The speaker’s proposals follow two other grocery tax elimination bills working their way through the legislature this year.

Senate Bill 1495 by Senate Pro Tempore Greg Treat, R-Oklahoma City, would eliminate a sales tax on groceries and, at the same time, allow cities and counties to set their own grocery sales tax.

A second proposal, authored by House Minority Leader Emily Virgin, a Norman Democrat, would phase out the state tax on groceries over a three-year period.
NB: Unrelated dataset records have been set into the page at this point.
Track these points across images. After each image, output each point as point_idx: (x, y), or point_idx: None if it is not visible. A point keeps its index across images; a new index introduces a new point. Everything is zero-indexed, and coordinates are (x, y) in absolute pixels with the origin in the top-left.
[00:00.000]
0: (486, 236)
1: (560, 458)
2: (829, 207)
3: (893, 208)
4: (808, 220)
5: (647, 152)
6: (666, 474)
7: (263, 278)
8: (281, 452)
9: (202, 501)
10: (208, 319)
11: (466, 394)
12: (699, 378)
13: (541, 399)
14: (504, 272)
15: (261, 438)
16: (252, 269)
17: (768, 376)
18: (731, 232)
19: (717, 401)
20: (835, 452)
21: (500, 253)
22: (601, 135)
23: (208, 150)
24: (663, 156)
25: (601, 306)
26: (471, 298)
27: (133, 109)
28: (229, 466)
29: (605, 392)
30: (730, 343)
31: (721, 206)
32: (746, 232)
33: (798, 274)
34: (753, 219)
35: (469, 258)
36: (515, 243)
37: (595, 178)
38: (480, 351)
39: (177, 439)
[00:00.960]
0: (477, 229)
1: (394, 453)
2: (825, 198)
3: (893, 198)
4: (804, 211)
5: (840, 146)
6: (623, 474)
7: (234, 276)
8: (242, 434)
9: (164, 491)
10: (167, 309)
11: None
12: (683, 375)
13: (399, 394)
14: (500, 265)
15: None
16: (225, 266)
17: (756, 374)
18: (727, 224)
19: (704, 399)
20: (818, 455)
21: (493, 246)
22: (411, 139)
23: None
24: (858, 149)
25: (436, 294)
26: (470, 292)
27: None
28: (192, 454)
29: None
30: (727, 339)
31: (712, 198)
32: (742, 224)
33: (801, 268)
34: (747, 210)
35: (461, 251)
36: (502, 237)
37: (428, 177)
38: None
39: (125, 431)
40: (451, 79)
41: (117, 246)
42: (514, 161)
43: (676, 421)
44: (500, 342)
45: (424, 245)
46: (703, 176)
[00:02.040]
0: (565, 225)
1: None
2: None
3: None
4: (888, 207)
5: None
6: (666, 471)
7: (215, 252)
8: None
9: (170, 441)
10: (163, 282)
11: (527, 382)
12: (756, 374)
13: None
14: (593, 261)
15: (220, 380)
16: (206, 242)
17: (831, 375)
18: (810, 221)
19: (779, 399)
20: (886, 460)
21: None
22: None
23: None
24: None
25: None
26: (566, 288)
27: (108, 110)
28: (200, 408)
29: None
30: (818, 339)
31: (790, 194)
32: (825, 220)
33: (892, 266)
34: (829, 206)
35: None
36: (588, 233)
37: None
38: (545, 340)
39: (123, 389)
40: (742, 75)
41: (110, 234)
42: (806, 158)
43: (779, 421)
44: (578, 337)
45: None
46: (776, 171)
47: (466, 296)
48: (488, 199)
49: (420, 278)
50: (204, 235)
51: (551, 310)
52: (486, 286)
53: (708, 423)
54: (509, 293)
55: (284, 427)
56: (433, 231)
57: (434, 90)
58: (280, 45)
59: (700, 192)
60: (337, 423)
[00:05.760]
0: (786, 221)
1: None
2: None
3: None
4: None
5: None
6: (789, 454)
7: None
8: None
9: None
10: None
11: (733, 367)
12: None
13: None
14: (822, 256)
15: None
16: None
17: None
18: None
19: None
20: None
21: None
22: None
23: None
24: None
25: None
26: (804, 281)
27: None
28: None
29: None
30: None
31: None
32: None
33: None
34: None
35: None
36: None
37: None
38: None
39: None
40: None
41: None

House Bill 3621 would reduce the state’s part of the grocery sales tax to 3 percent beginning July 1, 2022. The sales tax would drop to 1.5 percent on July 1, 2023, would be completely eliminated by July 1, 2024.

Like Treat’s measure, Virgin’s bill would not affect the local sales tax on groceries.

With legislative leaders in both chambers now behind proposals to reduce or eliminate the sales tax on groceries, the likelihood that Oklahomans will see reduced taxes on groceries is much stronger, Republican political consultant Pat McFerron said.

“When you have the speaker and the pro tempore both behind measures to address grocery sales tax there is a good change something gets to the governor’s desk,” he said. “As long as municipalities are made whole.”

Mike Fina, the executive director of the Oklahoma Municipal League, said any grocery sales tax measure must also address the concerns of the state’s cities and towns, who rely on retail sale tax for their operation.

In an interview with the Ledger in late February, Fina said a complete elimination of the sale tax on groceries “would cause serious problems for the state’s cities and towns because so much of a town’s local revenue comes from a tax on retail businesses.”

“The retail sales tax is vital for communities,” Fina said. “That’s why we have opposed it for many years.” Fina said his organization is working with lawmakers to make sure the language in any grocery sales tax exemption proposal would not harm the state’s cities and towns.

With pressure mounting for some form of grocery sales tax reduction, McFerron said Republican lawmakers have been talking to many who believe in making tax cuts.

“I think you’ll see something happen,” he said, “especially during the time of Biden’s inflation. Cutting sales tax for working Oklahomans is always good policy.”